- Task details -
Return exactly the lines of the records below, starting at the line that contains "Zou C.C., D. Towsley and W. Gong. 2006." and ending at the line that contains "DENISE M. B.", with both of those lines kept.

(Exercise input Opens)

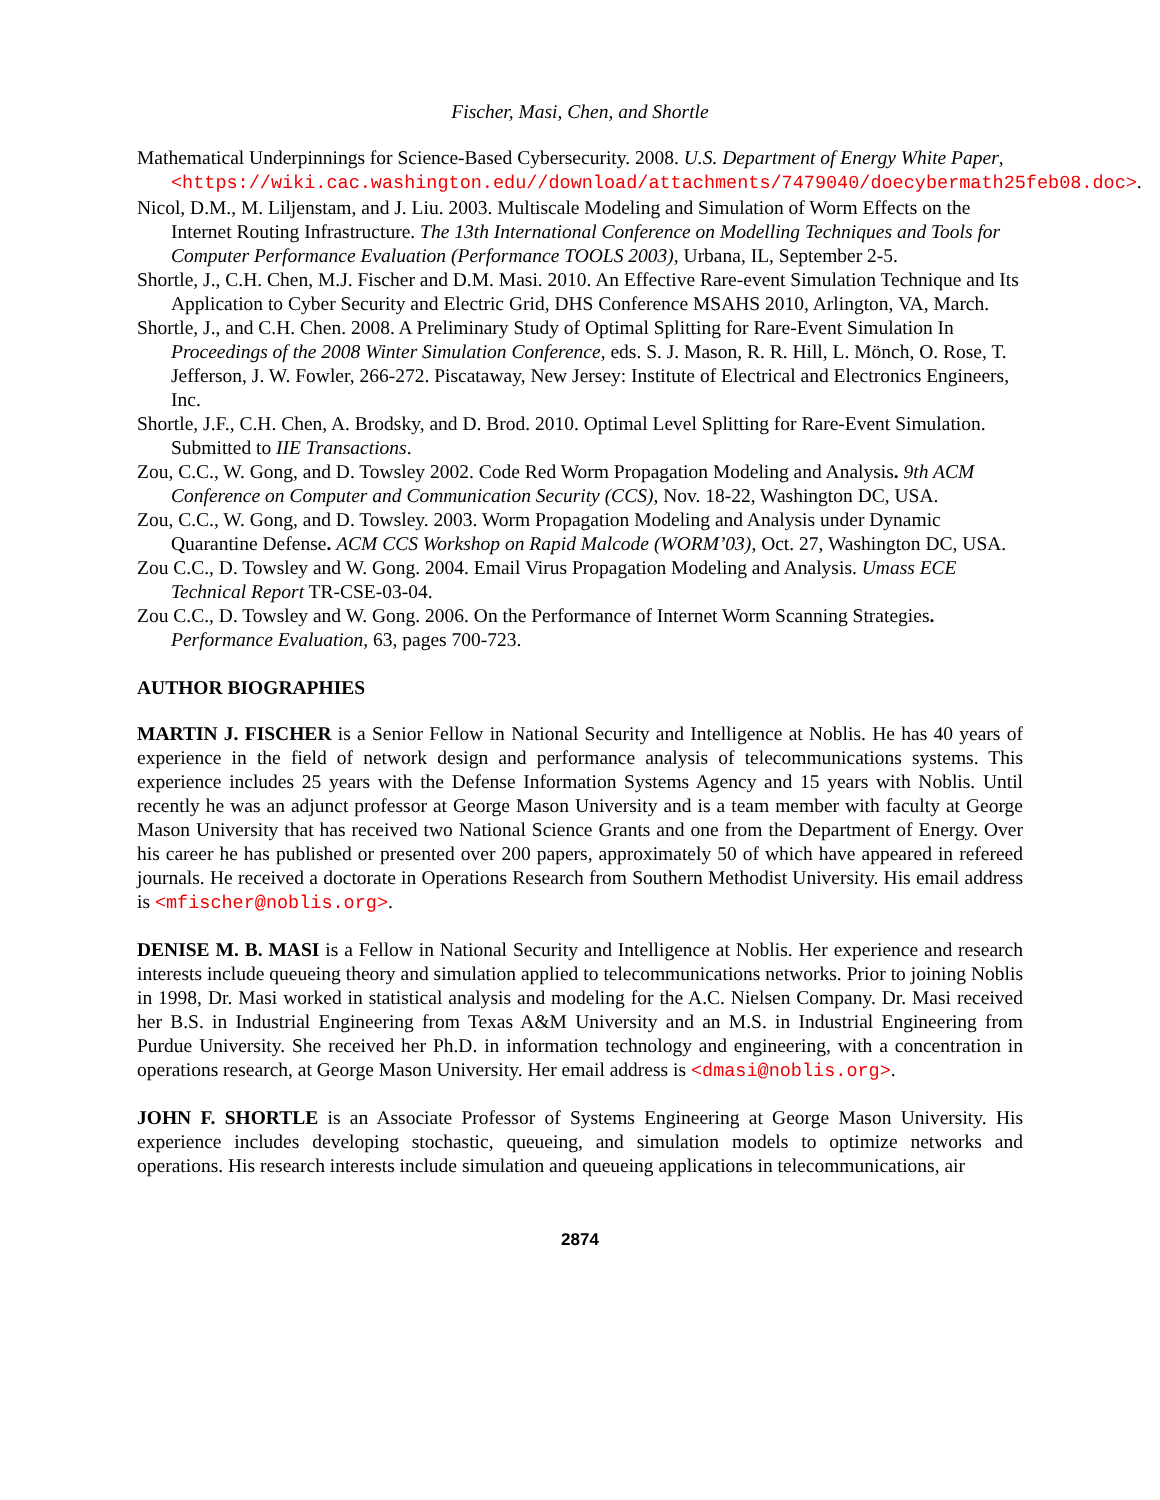Fischer, Masi, Chen, and Shortle
Mathematical Underpinnings for Science-Based Cybersecurity. 2008. U.S. Department of Energy White Paper, <https://wiki.cac.washington.edu//download/attachments/7479040/doecybermath25feb08.doc>.
Nicol, D.M., M. Liljenstam, and J. Liu. 2003. Multiscale Modeling and Simulation of Worm Effects on the Internet Routing Infrastructure. The 13th International Conference on Modelling Techniques and Tools for Computer Performance Evaluation (Performance TOOLS 2003), Urbana, IL, September 2-5.
Shortle, J., C.H. Chen, M.J. Fischer and D.M. Masi. 2010. An Effective Rare-event Simulation Technique and Its Application to Cyber Security and Electric Grid, DHS Conference MSAHS 2010, Arlington, VA, March.
Shortle, J., and C.H. Chen. 2008. A Preliminary Study of Optimal Splitting for Rare-Event Simulation In Proceedings of the 2008 Winter Simulation Conference, eds. S. J. Mason, R. R. Hill, L. Mönch, O. Rose, T. Jefferson, J. W. Fowler, 266-272. Piscataway, New Jersey: Institute of Electrical and Electronics Engineers, Inc.
Shortle, J.F., C.H. Chen, A. Brodsky, and D. Brod. 2010. Optimal Level Splitting for Rare-Event Simulation. Submitted to IIE Transactions.
Zou, C.C., W. Gong, and D. Towsley 2002. Code Red Worm Propagation Modeling and Analysis. 9th ACM Conference on Computer and Communication Security (CCS), Nov. 18-22, Washington DC, USA.
Zou, C.C., W. Gong, and D. Towsley. 2003. Worm Propagation Modeling and Analysis under Dynamic Quarantine Defense. ACM CCS Workshop on Rapid Malcode (WORM’03), Oct. 27, Washington DC, USA.
Zou C.C., D. Towsley and W. Gong. 2004. Email Virus Propagation Modeling and Analysis. Umass ECE Technical Report TR-CSE-03-04.
Zou C.C., D. Towsley and W. Gong. 2006. On the Performance of Internet Worm Scanning Strategies. Performance Evaluation, 63, pages 700-723.
AUTHOR BIOGRAPHIES
MARTIN J. FISCHER is a Senior Fellow in National Security and Intelligence at Noblis. He has 40 years of experience in the field of network design and performance analysis of telecommunications systems. This experience includes 25 years with the Defense Information Systems Agency and 15 years with Noblis. Until recently he was an adjunct professor at George Mason University and is a team member with faculty at George Mason University that has received two National Science Grants and one from the Department of Energy. Over his career he has published or presented over 200 papers, approximately 50 of which have appeared in refereed journals. He received a doctorate in Operations Research from Southern Methodist University. His email address is <mfischer@noblis.org>.
DENISE M. B. MASI is a Fellow in National Security and Intelligence at Noblis. Her experience and research interests include queueing theory and simulation applied to telecommunications networks. Prior to joining Noblis in 1998, Dr. Masi worked in statistical analysis and modeling for the A.C. Nielsen Company. Dr. Masi received her B.S. in Industrial Engineering from Texas A&M University and an M.S. in Industrial Engineering from Purdue University. She received her Ph.D. in information technology and engineering, with a concentration in operations research, at George Mason University. Her email address is <dmasi@noblis.org>.
JOHN F. SHORTLE is an Associate Professor of Systems Engineering at George Mason University. His experience includes developing stochastic, queueing, and simulation models to optimize networks and operations. His research interests include simulation and queueing applications in telecommunications, air
2874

(Exercise input Closes)

- Output of the task -
Zou C.C., D. Towsley and W. Gong. 2006. On the Performance of Internet Worm Scanning Strategies. Performance Evaluation, 63, pages 700-723.
AUTHOR BIOGRAPHIES
MARTIN J. FISCHER is a Senior Fellow in National Security and Intelligence at Noblis. He has 40 years of experience in the field of network design and performance analysis of telecommunications systems. This experience includes 25 years with the Defense Information Systems Agency and 15 years with Noblis. Until recently he was an adjunct professor at George Mason University and is a team member with faculty at George Mason University that has received two National Science Grants and one from the Department of Energy. Over his career he has published or presented over 200 papers, approximately 50 of which have appeared in refereed journals. He received a doctorate in Operations Research from Southern Methodist University. His email address is <mfischer@noblis.org>.
DENISE M. B. MASI is a Fellow in National Security and Intelligence at Noblis. Her experience and research interests include queueing theory and simulation applied to telecommunications networks. Prior to joining Noblis in 1998, Dr. Masi worked in statistical analysis and modeling for the A.C. Nielsen Company. Dr. Masi received her B.S. in Industrial Engineering from Texas A&M University and an M.S. in Industrial Engineering from Purdue University. She received her Ph.D. in information technology and engineering, with a concentration in operations research, at George Mason University. Her email address is <dmasi@noblis.org>.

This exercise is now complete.